→ What the exercise asks
The answer must be an exact copy of the records, with every picture left out.

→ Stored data
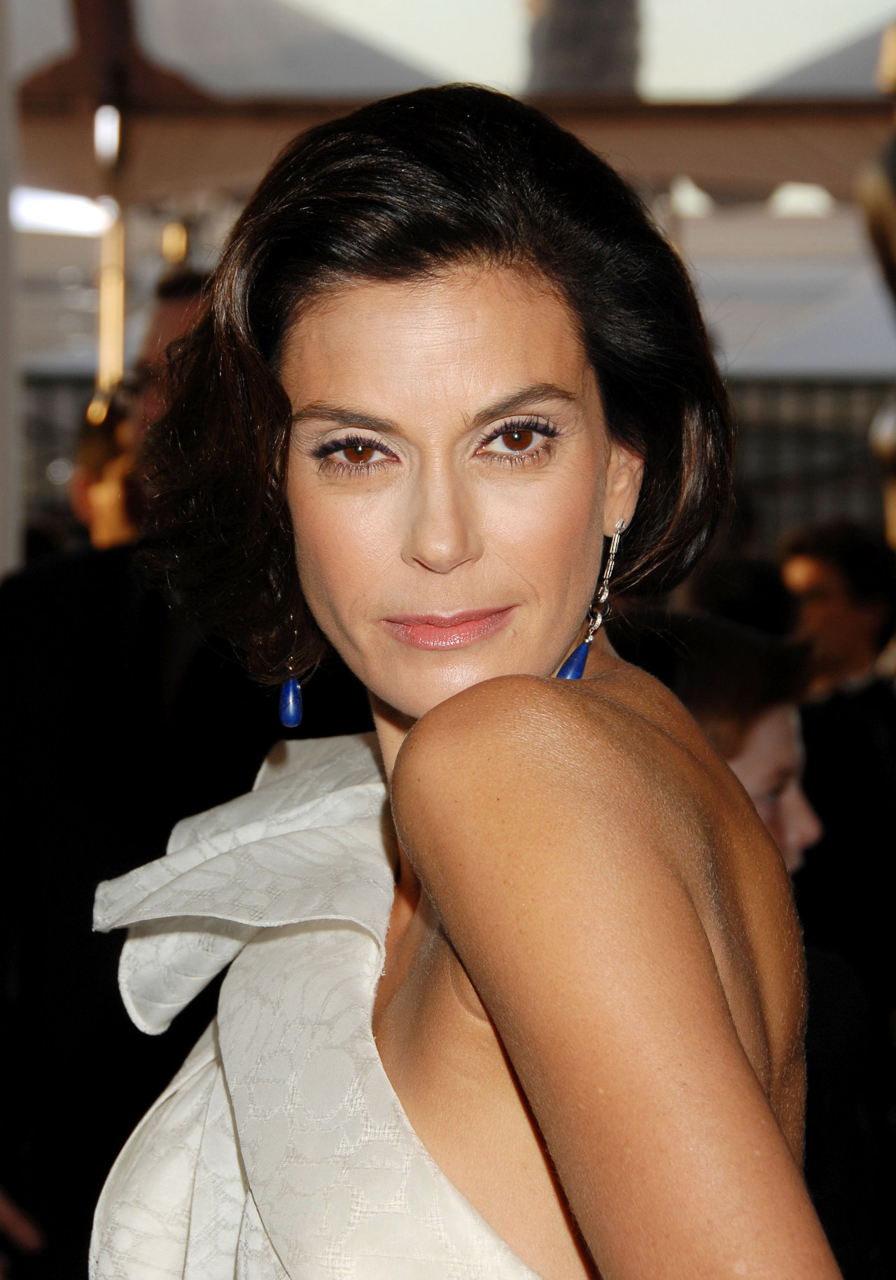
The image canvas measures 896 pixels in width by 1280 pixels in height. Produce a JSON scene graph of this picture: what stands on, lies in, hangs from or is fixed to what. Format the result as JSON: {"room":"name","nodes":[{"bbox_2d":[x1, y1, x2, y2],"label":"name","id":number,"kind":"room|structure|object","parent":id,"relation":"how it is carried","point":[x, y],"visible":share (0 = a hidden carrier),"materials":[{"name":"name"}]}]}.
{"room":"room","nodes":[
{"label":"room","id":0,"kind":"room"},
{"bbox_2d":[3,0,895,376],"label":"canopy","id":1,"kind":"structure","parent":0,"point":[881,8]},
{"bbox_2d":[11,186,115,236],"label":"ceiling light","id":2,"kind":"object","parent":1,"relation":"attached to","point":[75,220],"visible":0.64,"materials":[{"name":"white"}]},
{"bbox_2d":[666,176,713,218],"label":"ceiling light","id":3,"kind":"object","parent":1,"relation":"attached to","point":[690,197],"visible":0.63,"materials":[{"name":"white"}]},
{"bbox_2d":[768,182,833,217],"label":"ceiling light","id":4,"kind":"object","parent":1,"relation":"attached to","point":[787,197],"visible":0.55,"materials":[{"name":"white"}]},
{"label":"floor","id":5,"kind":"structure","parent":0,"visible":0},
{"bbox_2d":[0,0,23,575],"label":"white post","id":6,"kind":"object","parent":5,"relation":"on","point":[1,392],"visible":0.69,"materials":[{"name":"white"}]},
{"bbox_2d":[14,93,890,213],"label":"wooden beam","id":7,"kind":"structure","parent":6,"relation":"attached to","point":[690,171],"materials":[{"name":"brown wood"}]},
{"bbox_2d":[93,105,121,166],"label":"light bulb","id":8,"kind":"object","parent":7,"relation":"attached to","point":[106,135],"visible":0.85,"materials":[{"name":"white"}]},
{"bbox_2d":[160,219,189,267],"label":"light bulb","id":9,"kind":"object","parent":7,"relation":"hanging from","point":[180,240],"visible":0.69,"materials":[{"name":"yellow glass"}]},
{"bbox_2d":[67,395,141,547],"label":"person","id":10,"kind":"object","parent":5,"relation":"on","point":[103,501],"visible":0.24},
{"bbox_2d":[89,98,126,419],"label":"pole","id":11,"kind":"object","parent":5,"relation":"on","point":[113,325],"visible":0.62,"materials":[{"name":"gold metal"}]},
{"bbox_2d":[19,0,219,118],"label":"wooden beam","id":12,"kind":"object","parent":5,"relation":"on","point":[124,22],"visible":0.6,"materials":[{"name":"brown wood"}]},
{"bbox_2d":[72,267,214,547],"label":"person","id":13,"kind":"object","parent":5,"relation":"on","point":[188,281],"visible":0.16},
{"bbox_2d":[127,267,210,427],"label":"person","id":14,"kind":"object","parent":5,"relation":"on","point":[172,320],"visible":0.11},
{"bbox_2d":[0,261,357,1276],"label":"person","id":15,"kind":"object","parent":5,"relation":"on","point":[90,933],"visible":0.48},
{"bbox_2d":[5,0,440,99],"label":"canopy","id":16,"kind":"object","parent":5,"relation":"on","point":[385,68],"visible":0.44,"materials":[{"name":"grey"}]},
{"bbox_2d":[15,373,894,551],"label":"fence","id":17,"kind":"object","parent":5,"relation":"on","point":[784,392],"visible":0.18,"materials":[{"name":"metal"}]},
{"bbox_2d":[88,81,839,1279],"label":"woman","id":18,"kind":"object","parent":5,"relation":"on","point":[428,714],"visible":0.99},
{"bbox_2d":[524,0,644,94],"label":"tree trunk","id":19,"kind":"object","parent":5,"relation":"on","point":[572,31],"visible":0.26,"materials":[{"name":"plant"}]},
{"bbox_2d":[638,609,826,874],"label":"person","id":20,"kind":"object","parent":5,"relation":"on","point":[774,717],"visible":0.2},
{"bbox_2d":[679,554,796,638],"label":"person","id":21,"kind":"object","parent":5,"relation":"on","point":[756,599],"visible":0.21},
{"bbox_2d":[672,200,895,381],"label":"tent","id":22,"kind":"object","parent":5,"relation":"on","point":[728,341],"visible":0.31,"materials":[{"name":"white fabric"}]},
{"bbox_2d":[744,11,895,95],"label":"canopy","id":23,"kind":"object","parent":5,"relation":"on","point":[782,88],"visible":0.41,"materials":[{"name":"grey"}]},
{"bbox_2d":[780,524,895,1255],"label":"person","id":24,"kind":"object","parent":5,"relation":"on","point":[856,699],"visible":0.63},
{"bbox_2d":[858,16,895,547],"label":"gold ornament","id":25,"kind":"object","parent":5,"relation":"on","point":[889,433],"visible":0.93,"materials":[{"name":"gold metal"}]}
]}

→ Worked solution
The image canvas measures 896 pixels in width by 1280 pixels in height. Produce a JSON scene graph of this picture: what stands on, lies in, hangs from or is fixed to what. Format the result as JSON: {"room":"name","nodes":[{"bbox_2d":[x1, y1, x2, y2],"label":"name","id":number,"kind":"room|structure|object","parent":id,"relation":"how it is carried","point":[x, y],"visible":share (0 = a hidden carrier),"materials":[{"name":"name"}]}]}.
{"room":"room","nodes":[
{"label":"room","id":0,"kind":"room"},
{"bbox_2d":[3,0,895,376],"label":"canopy","id":1,"kind":"structure","parent":0,"point":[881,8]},
{"bbox_2d":[11,186,115,236],"label":"ceiling light","id":2,"kind":"object","parent":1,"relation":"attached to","point":[75,220],"visible":0.64,"materials":[{"name":"white"}]},
{"bbox_2d":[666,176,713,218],"label":"ceiling light","id":3,"kind":"object","parent":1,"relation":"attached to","point":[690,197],"visible":0.63,"materials":[{"name":"white"}]},
{"bbox_2d":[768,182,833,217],"label":"ceiling light","id":4,"kind":"object","parent":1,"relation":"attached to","point":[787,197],"visible":0.55,"materials":[{"name":"white"}]},
{"label":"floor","id":5,"kind":"structure","parent":0,"visible":0},
{"bbox_2d":[0,0,23,575],"label":"white post","id":6,"kind":"object","parent":5,"relation":"on","point":[1,392],"visible":0.69,"materials":[{"name":"white"}]},
{"bbox_2d":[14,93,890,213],"label":"wooden beam","id":7,"kind":"structure","parent":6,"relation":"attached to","point":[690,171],"materials":[{"name":"brown wood"}]},
{"bbox_2d":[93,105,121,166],"label":"light bulb","id":8,"kind":"object","parent":7,"relation":"attached to","point":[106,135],"visible":0.85,"materials":[{"name":"white"}]},
{"bbox_2d":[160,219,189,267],"label":"light bulb","id":9,"kind":"object","parent":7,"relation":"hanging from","point":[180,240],"visible":0.69,"materials":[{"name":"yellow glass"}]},
{"bbox_2d":[67,395,141,547],"label":"person","id":10,"kind":"object","parent":5,"relation":"on","point":[103,501],"visible":0.24},
{"bbox_2d":[89,98,126,419],"label":"pole","id":11,"kind":"object","parent":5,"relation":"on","point":[113,325],"visible":0.62,"materials":[{"name":"gold metal"}]},
{"bbox_2d":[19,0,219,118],"label":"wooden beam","id":12,"kind":"object","parent":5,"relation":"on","point":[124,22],"visible":0.6,"materials":[{"name":"brown wood"}]},
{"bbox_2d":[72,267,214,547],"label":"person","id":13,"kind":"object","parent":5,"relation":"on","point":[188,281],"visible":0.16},
{"bbox_2d":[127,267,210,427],"label":"person","id":14,"kind":"object","parent":5,"relation":"on","point":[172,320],"visible":0.11},
{"bbox_2d":[0,261,357,1276],"label":"person","id":15,"kind":"object","parent":5,"relation":"on","point":[90,933],"visible":0.48},
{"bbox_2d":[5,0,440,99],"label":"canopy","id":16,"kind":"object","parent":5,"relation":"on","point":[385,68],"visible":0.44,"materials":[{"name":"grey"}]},
{"bbox_2d":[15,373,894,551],"label":"fence","id":17,"kind":"object","parent":5,"relation":"on","point":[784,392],"visible":0.18,"materials":[{"name":"metal"}]},
{"bbox_2d":[88,81,839,1279],"label":"woman","id":18,"kind":"object","parent":5,"relation":"on","point":[428,714],"visible":0.99},
{"bbox_2d":[524,0,644,94],"label":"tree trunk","id":19,"kind":"object","parent":5,"relation":"on","point":[572,31],"visible":0.26,"materials":[{"name":"plant"}]},
{"bbox_2d":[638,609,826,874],"label":"person","id":20,"kind":"object","parent":5,"relation":"on","point":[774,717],"visible":0.2},
{"bbox_2d":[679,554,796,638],"label":"person","id":21,"kind":"object","parent":5,"relation":"on","point":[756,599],"visible":0.21},
{"bbox_2d":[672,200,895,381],"label":"tent","id":22,"kind":"object","parent":5,"relation":"on","point":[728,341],"visible":0.31,"materials":[{"name":"white fabric"}]},
{"bbox_2d":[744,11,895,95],"label":"canopy","id":23,"kind":"object","parent":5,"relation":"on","point":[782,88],"visible":0.41,"materials":[{"name":"grey"}]},
{"bbox_2d":[780,524,895,1255],"label":"person","id":24,"kind":"object","parent":5,"relation":"on","point":[856,699],"visible":0.63},
{"bbox_2d":[858,16,895,547],"label":"gold ornament","id":25,"kind":"object","parent":5,"relation":"on","point":[889,433],"visible":0.93,"materials":[{"name":"gold metal"}]}
]}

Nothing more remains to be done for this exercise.